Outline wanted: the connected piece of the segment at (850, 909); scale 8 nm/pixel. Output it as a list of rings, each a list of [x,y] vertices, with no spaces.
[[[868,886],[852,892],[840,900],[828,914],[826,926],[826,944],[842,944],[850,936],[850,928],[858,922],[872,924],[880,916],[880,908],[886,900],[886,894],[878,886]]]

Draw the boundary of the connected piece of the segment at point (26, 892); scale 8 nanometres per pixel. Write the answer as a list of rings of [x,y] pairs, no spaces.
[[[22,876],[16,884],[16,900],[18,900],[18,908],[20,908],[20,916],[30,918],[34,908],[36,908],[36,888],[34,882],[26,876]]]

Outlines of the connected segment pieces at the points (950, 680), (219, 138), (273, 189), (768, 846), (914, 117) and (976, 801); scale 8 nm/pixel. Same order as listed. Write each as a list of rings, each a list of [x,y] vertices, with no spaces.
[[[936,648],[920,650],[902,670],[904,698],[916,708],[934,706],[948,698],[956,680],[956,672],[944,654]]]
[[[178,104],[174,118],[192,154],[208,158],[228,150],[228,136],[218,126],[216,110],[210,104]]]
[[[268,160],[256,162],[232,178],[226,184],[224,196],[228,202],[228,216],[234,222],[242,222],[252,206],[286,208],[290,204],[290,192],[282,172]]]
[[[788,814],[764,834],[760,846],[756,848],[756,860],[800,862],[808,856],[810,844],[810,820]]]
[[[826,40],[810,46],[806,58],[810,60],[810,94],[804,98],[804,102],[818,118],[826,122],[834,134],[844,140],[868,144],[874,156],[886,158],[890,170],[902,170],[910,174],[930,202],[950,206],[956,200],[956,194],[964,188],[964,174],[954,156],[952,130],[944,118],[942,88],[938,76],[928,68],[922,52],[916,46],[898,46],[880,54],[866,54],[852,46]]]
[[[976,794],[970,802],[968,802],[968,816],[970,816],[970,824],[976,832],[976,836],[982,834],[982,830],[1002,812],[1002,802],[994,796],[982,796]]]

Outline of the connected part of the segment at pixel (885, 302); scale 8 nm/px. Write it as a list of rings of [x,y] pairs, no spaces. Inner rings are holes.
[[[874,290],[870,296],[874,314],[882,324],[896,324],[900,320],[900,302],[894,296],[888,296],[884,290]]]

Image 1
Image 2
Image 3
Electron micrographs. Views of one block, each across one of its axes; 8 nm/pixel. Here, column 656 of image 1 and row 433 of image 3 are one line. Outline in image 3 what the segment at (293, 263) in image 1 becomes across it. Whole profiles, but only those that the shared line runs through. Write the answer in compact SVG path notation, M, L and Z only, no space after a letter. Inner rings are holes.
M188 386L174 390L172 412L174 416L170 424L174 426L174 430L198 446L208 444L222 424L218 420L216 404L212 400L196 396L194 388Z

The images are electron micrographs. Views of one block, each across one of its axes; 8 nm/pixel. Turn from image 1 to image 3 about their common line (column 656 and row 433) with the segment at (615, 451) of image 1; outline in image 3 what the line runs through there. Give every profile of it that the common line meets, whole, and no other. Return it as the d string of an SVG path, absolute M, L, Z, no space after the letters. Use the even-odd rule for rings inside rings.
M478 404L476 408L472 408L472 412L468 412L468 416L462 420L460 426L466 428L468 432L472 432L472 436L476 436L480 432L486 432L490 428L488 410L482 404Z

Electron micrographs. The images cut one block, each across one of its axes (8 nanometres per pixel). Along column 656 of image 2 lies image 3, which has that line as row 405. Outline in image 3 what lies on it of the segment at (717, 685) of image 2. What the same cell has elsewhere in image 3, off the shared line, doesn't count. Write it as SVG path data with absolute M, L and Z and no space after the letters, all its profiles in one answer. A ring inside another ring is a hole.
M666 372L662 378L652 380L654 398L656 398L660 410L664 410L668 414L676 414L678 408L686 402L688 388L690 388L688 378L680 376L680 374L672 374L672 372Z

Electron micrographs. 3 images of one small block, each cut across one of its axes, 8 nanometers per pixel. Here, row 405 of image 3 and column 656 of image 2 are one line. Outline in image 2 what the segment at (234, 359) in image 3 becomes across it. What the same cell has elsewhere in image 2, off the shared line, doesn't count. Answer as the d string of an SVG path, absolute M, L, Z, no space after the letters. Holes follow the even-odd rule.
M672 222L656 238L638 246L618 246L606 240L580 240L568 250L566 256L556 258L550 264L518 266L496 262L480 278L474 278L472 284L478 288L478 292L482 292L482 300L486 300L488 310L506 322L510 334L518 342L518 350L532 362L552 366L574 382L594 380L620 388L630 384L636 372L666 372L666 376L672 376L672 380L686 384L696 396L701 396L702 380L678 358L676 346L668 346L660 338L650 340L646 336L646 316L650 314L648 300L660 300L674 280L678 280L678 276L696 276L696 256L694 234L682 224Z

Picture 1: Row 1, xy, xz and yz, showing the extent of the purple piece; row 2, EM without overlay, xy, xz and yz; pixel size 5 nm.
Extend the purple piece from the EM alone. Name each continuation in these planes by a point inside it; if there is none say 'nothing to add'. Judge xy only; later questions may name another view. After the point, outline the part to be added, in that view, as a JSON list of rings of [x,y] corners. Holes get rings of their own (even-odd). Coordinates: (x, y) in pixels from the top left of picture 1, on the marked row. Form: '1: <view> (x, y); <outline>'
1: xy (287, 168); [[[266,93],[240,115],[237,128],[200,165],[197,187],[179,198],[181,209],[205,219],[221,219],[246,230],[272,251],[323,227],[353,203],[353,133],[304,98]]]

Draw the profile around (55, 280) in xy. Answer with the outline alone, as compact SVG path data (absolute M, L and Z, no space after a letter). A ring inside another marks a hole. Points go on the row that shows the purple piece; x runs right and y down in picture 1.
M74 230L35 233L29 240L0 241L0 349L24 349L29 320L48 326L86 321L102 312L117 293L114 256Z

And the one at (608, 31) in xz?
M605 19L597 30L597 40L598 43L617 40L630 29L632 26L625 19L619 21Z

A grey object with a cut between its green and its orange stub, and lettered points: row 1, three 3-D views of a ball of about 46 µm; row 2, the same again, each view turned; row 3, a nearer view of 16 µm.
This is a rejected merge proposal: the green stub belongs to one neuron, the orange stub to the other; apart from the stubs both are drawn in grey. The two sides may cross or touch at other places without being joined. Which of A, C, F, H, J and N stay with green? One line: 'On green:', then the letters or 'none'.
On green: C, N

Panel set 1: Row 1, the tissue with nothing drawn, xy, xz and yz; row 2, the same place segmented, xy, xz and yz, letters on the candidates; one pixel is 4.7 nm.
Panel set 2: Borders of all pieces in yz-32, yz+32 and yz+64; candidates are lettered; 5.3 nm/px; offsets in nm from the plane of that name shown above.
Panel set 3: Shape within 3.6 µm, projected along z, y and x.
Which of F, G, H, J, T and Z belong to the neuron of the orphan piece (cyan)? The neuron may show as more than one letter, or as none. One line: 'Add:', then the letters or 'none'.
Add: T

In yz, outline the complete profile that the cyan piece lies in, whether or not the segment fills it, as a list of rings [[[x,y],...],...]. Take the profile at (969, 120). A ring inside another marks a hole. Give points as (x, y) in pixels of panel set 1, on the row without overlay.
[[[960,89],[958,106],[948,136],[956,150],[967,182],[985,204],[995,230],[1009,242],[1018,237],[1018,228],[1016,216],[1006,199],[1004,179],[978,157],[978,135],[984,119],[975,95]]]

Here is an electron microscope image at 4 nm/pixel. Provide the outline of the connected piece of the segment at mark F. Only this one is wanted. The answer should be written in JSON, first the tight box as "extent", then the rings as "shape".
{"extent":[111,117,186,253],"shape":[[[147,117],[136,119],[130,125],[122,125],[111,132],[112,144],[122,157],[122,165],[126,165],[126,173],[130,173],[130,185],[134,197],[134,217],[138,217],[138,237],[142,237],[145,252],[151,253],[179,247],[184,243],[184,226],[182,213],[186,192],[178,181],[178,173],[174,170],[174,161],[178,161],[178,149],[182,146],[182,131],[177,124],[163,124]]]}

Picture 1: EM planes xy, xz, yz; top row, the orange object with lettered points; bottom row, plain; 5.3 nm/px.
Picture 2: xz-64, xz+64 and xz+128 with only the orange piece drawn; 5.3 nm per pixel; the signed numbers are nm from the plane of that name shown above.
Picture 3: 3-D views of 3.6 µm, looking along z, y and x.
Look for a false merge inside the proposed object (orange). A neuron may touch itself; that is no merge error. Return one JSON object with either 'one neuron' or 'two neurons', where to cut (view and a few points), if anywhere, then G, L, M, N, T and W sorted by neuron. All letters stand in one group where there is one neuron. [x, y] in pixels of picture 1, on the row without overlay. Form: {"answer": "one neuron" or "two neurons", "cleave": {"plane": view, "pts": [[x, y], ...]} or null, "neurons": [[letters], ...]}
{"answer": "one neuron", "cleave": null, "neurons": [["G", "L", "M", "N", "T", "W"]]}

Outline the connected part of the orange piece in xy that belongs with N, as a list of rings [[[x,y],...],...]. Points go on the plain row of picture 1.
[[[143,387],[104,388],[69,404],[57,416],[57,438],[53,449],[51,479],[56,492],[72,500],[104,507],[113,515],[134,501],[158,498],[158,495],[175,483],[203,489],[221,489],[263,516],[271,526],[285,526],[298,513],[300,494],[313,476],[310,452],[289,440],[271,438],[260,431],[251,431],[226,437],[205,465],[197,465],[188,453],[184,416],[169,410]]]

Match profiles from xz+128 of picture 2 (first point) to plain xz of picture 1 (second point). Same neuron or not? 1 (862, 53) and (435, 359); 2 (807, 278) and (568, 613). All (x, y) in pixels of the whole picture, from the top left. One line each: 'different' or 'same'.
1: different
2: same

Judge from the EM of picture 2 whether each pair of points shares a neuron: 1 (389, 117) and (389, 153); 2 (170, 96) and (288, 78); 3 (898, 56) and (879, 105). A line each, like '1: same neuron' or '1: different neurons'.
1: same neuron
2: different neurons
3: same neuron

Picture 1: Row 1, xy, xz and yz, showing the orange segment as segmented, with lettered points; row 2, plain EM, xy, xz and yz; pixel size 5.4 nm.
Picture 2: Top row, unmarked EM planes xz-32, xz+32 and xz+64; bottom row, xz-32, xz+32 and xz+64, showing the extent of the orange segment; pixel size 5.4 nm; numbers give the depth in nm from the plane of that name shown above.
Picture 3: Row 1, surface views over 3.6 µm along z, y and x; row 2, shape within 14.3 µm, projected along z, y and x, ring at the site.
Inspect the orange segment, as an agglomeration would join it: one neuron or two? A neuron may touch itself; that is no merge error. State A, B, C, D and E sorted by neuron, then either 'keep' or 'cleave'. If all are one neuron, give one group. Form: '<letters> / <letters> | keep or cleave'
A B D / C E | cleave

-- Exercise directions --
In the material above, locate the line containing "Panel set 2: Borders" and the line containing "Picture 2: xz-64, xz+64". Transcribe exactly those two lines and every line between them, and nothing more.

-- Result for this exercise --
Panel set 2: Borders of all pieces in yz-32, yz+32 and yz+64; candidates are lettered; 5.3 nm/px; offsets in nm from the plane of that name shown above.
Panel set 3: Shape within 3.6 µm, projected along z, y and x.
Which of F, G, H, J, T and Z belong to the neuron of the orphan piece (cyan)? The neuron may show as more than one letter, or as none. One line: 'Add:', then the letters or 'none'.
Add: T

In yz, outline the complete profile that the cyan piece lies in, whether or not the segment fills it, as a list of rings [[[x,y],...],...]. Take the profile at (969, 120). A ring inside another marks a hole. Give points as (x, y) in pixels of panel set 1, on the row without overlay.
[[[960,89],[958,106],[948,136],[956,150],[967,182],[985,204],[995,230],[1009,242],[1018,237],[1018,228],[1016,216],[1006,199],[1004,179],[978,157],[978,135],[984,119],[975,95]]]

Here is an electron microscope image at 4 nm/pixel. Provide the outline of the connected piece of the segment at mark F. Only this one is wanted. The answer should be written in JSON, first the tight box as "extent", then the rings as "shape".
{"extent":[111,117,186,253],"shape":[[[147,117],[136,119],[130,125],[122,125],[111,132],[112,144],[122,157],[122,165],[126,165],[126,173],[130,173],[130,185],[134,197],[134,217],[138,217],[138,237],[142,237],[145,252],[151,253],[179,247],[184,243],[184,226],[182,213],[186,192],[178,181],[178,173],[174,170],[174,161],[178,161],[178,149],[182,146],[182,131],[177,124],[163,124]]]}

Picture 1: EM planes xy, xz, yz; top row, the orange object with lettered points; bottom row, plain; 5.3 nm/px.
Picture 2: xz-64, xz+64 and xz+128 with only the orange piece drawn; 5.3 nm per pixel; the signed numbers are nm from the plane of that name shown above.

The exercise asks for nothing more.